$2 million for road repair: State distributes money for governments to use to repair flood-damaged roadsNorth Dakota distributed more than $2 million to local governments in Stutsman County for roads and highways, the Stutsman County Commission learned Tuesday.
By: Kari Lucin, The Jamestown Sun
North Dakota distributed more than $2 million to local governments in Stutsman County for roads and highways, the Stutsman County Commission learned Tuesday.
“This is required to be used for extraordinary road maintenance purposes,” said Casey Bradley, county auditor/chief operating officer.
Of that money, $720,000 will go to Stutsman County, $383,632 will go to cities in Stutsman County and $930,467 will go to townships.
“This is an extraordinary gift,” said Commissioner Dale Marks.
The money is a one-time grant from the state that will be used for roads damaged by flooding in recent years.
It should help Stutsman County supply its portion of the funding for emergency road repairs.
Temporary emergency road fixes are completely funded with federal dollars, but only on the contingency that they must be followed up with permanent repairs. The county must pay for 20 percent of the cost of those permanent repairs.
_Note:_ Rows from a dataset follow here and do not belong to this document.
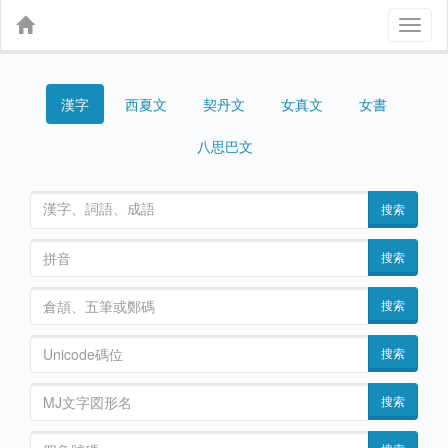
Toggl
naviga
漢字
契丹文
女真文
女書
西夏文
八思巴文
搜索
搜索
搜索
搜索
搜索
The money should also help townships pay for emergency fixes for their roads. The township emergency projects are funded through the Federal Emergency Management Agency, and townships usually pay 3 percent of the costs. Although that 3 percent per road project might only be $13,000, townships’ total annual budgets might only be $10,000.
Several townships have indicated they intend to use their state funds to pay back Stutsman County money owed from flood-related road repairs, Bradley said.
In other news Tuesday, the commission:
* approved replacing the lights in the courthouse parking lot. The new lights will be more energy-efficient, will be steel instead of aluminum and should be safer. The courthouse roof will also be replaced, which will cost approximately $70,000.
* accepted a bid for weeding and feeding lawn services from Ecolab of Grand Forks, for pest control from Humes Landscaping, Inc., of Jamestown, and for gravel crushing and screening from Wm. D. Scepaniak, Holdingford, Minn.
* voted unanimously to grant $13,000 in funds for the demonstration greenhouse project in Grasston, Minn., which is meant to be a working model of a $10 million facility to potentially be built in Jamestown. When the Endless Harvest Inc. project is complete, the $13,000 will be paid back to the county, along with the city’s $52,000 match and the Jamestown/Stutsman Development Corp.’s $75,000.
* set polling locations for the 2012 primaries and general elections. Polls will be open from 7 a.m. to 7 p.m. at Pingree Community Center, Pingree, Kensal Memorial Hall, Kensal, Medina Memorial Hall, Medina, and Jamestown Civic Center, Jamestown.
* agreed unanimously to write off $140,000 owed by Dakota Fresh to the JSDC, with the stipulation that no additional applications for JSDC funds will be accepted from those involved with the project. The company is bankrupt and its assets did not pay for its debts.
* accepted two grants from Homeland Security, one for $4,160 and another for $5,100, both for training in emergency management.